The Halving, Bitcoin's Keystone
In architecture, the keystone is the wedge-shaped stone piece at the apex of a masonry arch or the round one at the top of a vault. Though seemingly just one piece among many, the keystone is crucial because it locks all the stones in position, allowing the arch to bear weight. It's an apt metaphor for something that appears insignificant yet proves essential for stability and function, much like the halving in bitcoin’s lifecycle.
Programmatic Scarcity
The appears minor since daily issuance is small compared to daily trading volumes, and there is no doubt that its significance reduces over time as Bitcoin’s trading volumes rise and new issuance falls.
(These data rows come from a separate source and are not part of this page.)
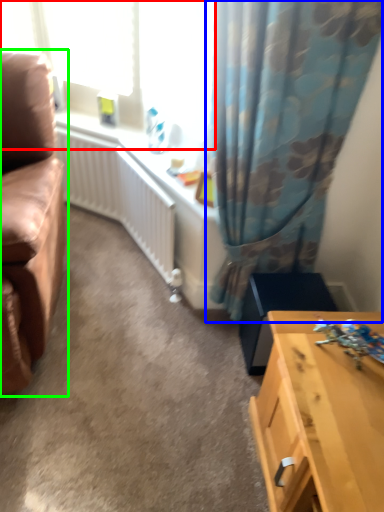
Question: Which is nearer to the window screen (highlighted by a red box)? curtain (highlighted by a blue box) or studio couch (highlighted by a green box).

Choices:
 (A) curtain
 (B) studio couch

Answer: (A)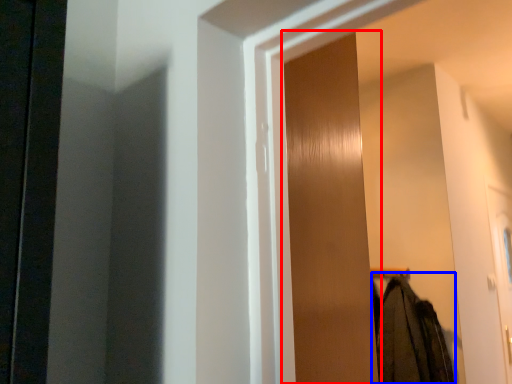
Question: Which point is further to the camera, screen door (highlighted by a red box) or clothing (highlighted by a blue box)?

Choices:
 (A) screen door
 (B) clothing

Answer: (B)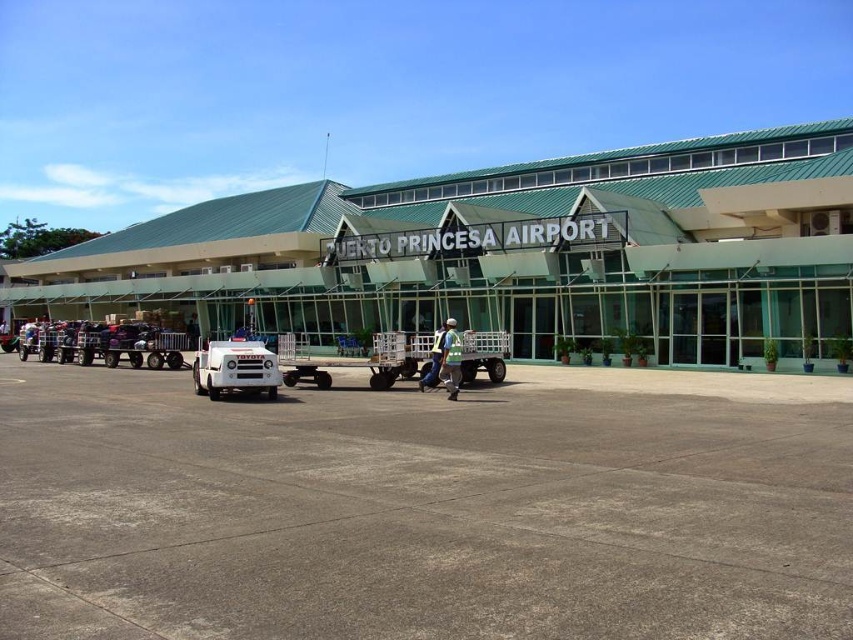
Question: Does gray concrete tarmac at center lie in front of light blue uniform at center?

Choices:
 (A) yes
 (B) no

Answer: (A)

Question: Which object appears closest to the camera in this image?

Choices:
 (A) white hard hat at center
 (B) white plastic cart at center

Answer: (A)

Question: Which point is closer to the camera taking this photo?

Choices:
 (A) (125, 284)
 (B) (445, 326)

Answer: (B)

Question: Estimate the real-world distances between objects in this image. Which object is farther from the white plastic cart at center?

Choices:
 (A) green glass building at center
 (B) white hard hat at center
 (C) light blue uniform at center
 (D) gray concrete tarmac at center

Answer: (A)

Question: Is green glass building at center to the left of white hard hat at center from the viewer's perspective?

Choices:
 (A) yes
 (B) no

Answer: (A)

Question: Does gray concrete tarmac at center appear on the left side of white hard hat at center?

Choices:
 (A) no
 (B) yes

Answer: (B)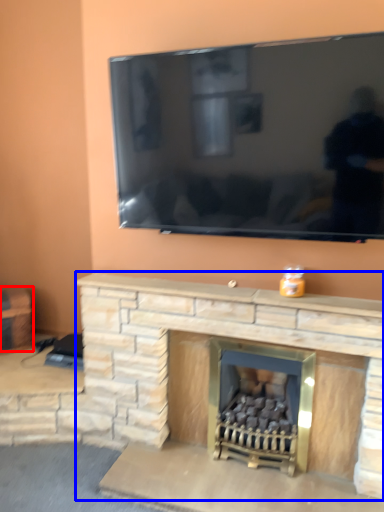
Question: Among these objects, which one is nearest to the camera, furniture (highlighted by a red box) or fireplace (highlighted by a blue box)?

Choices:
 (A) furniture
 (B) fireplace

Answer: (B)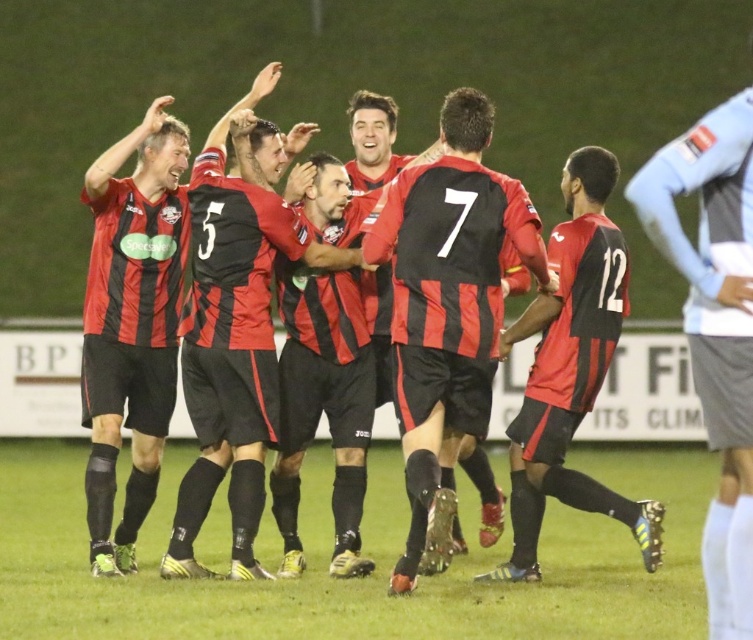
You are a photographer standing at the edge of the soccer field. You want to take a photo of two specific points marked on the field. The first point is at coordinates point (413, 243) and the second point is at point (561, 182). Which point will appear larger in your photo?

Point (413, 243) is closer to the viewer than point (561, 182), so it will appear larger in the photo.

You are a photographer at the soccer field. You want to take a photo of the light blue jersey at upper right without the matte red and black jersey at center blocking it. What should you do?

The light blue jersey at upper right is behind the matte red and black jersey at center, so you should move to a position where the light blue jersey at upper right is in front of the matte red and black jersey at center or adjust your angle to avoid the obstruction.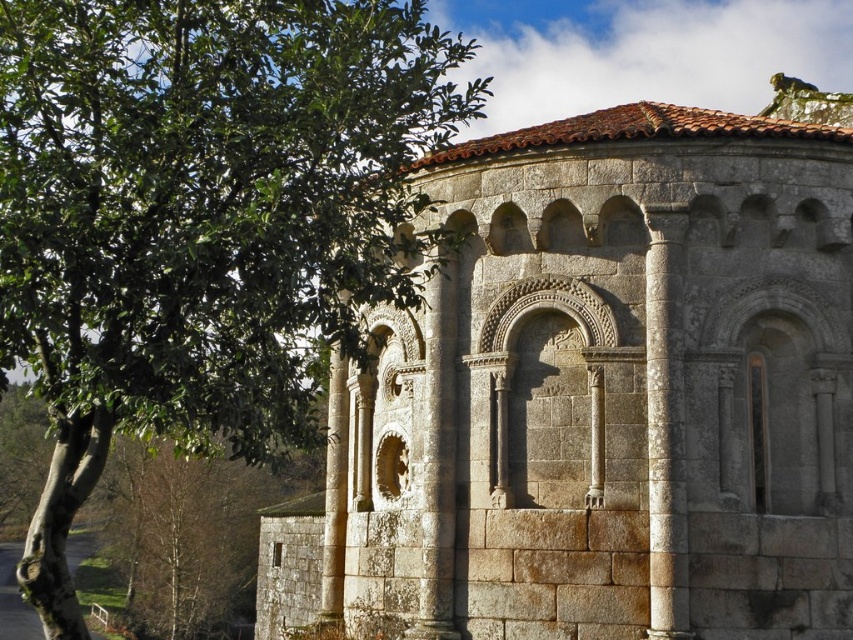
You are a photographer standing in front of the historic stone building. You want to capture a clear view of the entire Romanesque apse without any obstructions. Based on the green leafy tree at upper left, what adjustment should you make to your position?

The green leafy tree at upper left is located at point (202, 220), so to avoid obstruction, you should move to the right or lower your camera angle to frame the apse without the tree blocking the view.

You are a photographer aiming to capture the gray stone building at center without the green leafy tree at upper left blocking it. Based on their heights, which one would you need to adjust your camera angle upwards or downwards to focus on the building?

The gray stone building at center is not as tall as the green leafy tree at upper left, so you would need to lower your camera angle to focus on the building without the tree blocking it.

In the scene shown: You are an architect assessing the historic building. You notice the green leafy tree at upper left and the gray stone column at center. Which object has a greater width?

The green leafy tree at upper left has a greater width than the gray stone column at center.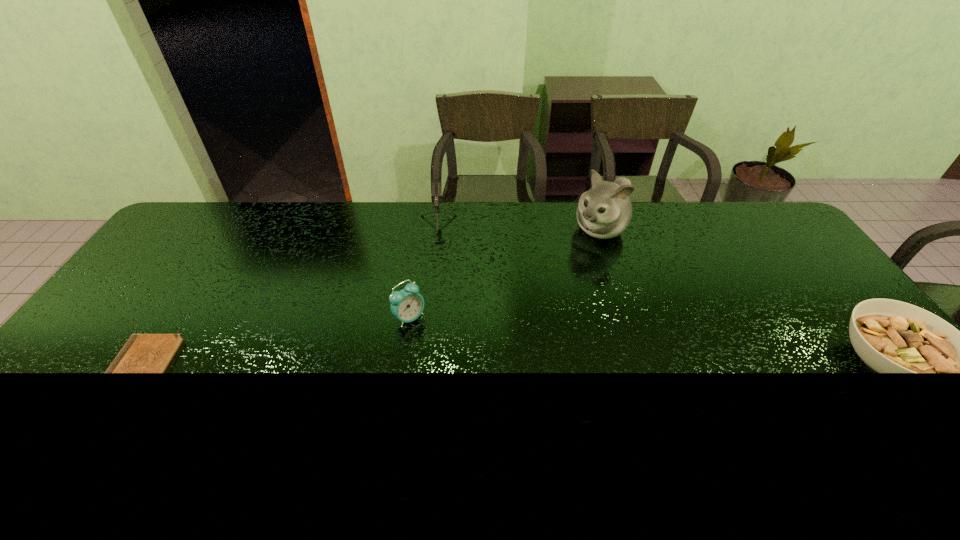
This screenshot has height=540, width=960. I want to click on diary, so click(x=143, y=353).

You are a GUI agent. You are given a task and a screenshot of the screen. Output one action in this format:
    pyautogui.click(x=<x>, y=<y>)
    Task: Click on the leftmost object
    The image size is (960, 540).
    Given the screenshot: What is the action you would take?
    pyautogui.click(x=143, y=353)

This screenshot has height=540, width=960. Find the location of `microphone`. microphone is located at coordinates (436, 186).

Find the location of a particular element. Image resolution: width=960 pixels, height=540 pixels. the tallest object is located at coordinates (604, 211).

The height and width of the screenshot is (540, 960). I want to click on the second object from right to left, so click(604, 211).

Identify the location of alarm clock. The height and width of the screenshot is (540, 960). (407, 305).

Identify the location of free space located on the spine side of the diary. (64, 368).

Where is `free space located on the spine side of the diary`? free space located on the spine side of the diary is located at coordinates (84, 368).

Where is `vacant space located on the stand of the microphone`? vacant space located on the stand of the microphone is located at coordinates (432, 277).

Locate an element on the screen. vacant space located 0.310m on the stand of the microphone is located at coordinates (427, 327).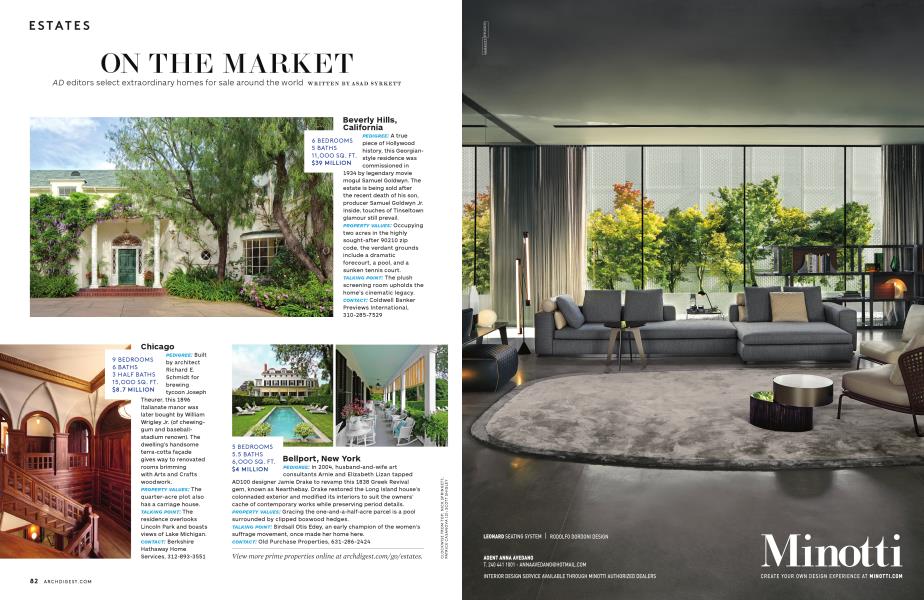
The height and width of the screenshot is (600, 924). What are the coordinates of `chairs` in the screenshot? It's located at (890, 351), (892, 382), (484, 348).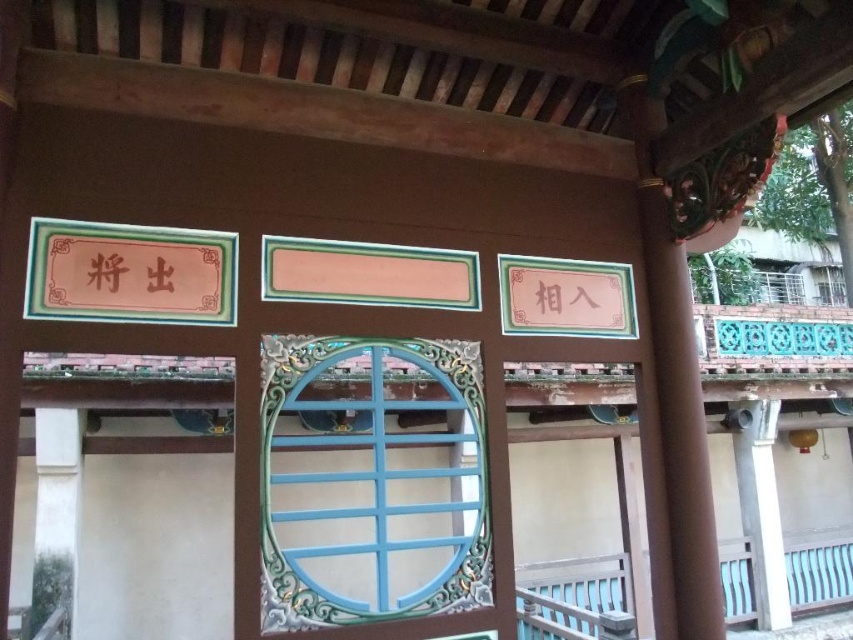
Question: Is blue painted wood window at center further to the viewer compared to white plastic balustrade at lower right?

Choices:
 (A) yes
 (B) no

Answer: (B)

Question: Which object is closer to the camera taking this photo?

Choices:
 (A) white plastic balustrade at lower right
 (B) blue painted wood window at center

Answer: (B)

Question: Which point is closer to the camera?

Choices:
 (A) white plastic balustrade at lower right
 (B) blue painted wood window at center

Answer: (B)

Question: Can you confirm if blue painted wood window at center is positioned to the left of white plastic balustrade at lower right?

Choices:
 (A) yes
 (B) no

Answer: (A)

Question: Which point is farther to the camera?

Choices:
 (A) (397, 353)
 (B) (604, 605)

Answer: (B)

Question: Does blue painted wood window at center have a smaller size compared to white plastic balustrade at lower right?

Choices:
 (A) yes
 (B) no

Answer: (B)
However, it's a crucial psychological marker that reinforces Bitcoin's unique value as a non-state, censorship-resistant, and scarce digital asset. There are no other assets of Bitcoin's stature that programmatically reduce new supply issuance.
Bitcoin's annual inflation rate has now dropped below 1%, which is lower than gold, making it the world's preeminent pure store-of-value asset.
Monetary Independence
The halving showcases a revolutionary concept: monetary policy can exist independently of governmental influence, a game-changer for the financial world. Imagine a scenario where financial markets had precise knowledge of central bank actions years in advance. Could we create robust economies that don’t require constant policy tinkering?
That is a lot to get one’s head around and it is unclear how the existing economy would navigate a world where central bank life support was suddenly unplugged. (Long-term, I am convinced the global economy would be significantly better off, but heroin addicts struggle to break an addiction cold turkey...)
The bigger the bitcoin ecosystems, the less painful the transition and the greater the reliability of this new world.
Miner Dynamics Raise Bitcoin Floor Price
The overnight doubling of Bitcoin mining production costs during the halving has a substantial market impact. In other words, post the halving most of the miners remain in business but the mining ecosystem only gets half the reviews so cost/bitcoin doubles.
In the subsequent weeks, inefficient miners exit the market, reducing mining costs. However, production costs don't revert to previous levels, establishing a higher base cost for Bitcoin.
Note the sudden jump in production costs after the halving events in 2016 and 2020, and the subsequent decline, but trend higher in production costs during these periods
Production costs are a way to value bitcoin
I would argue that bitcoin's pricing is not primarily determined by production costs because it is more akin to a new monetary technology, an alternative store of value or a new financial infrastructure but production cost has historically served as a price floor. This parallels with the gold market
If the price falls below the production cost, it's a temporary scenario. High-cost miners exit the market, causing the hash rate to plateau and decline, which would lead to an increase in production cost thereafter. Additionally, miners become less inclined to sell at a loss when price is below production cost, leading to a stabilization of price at these levels
Take-away: the market remains biased higher in a halving year, despite the reduced importance of each subsequent halving.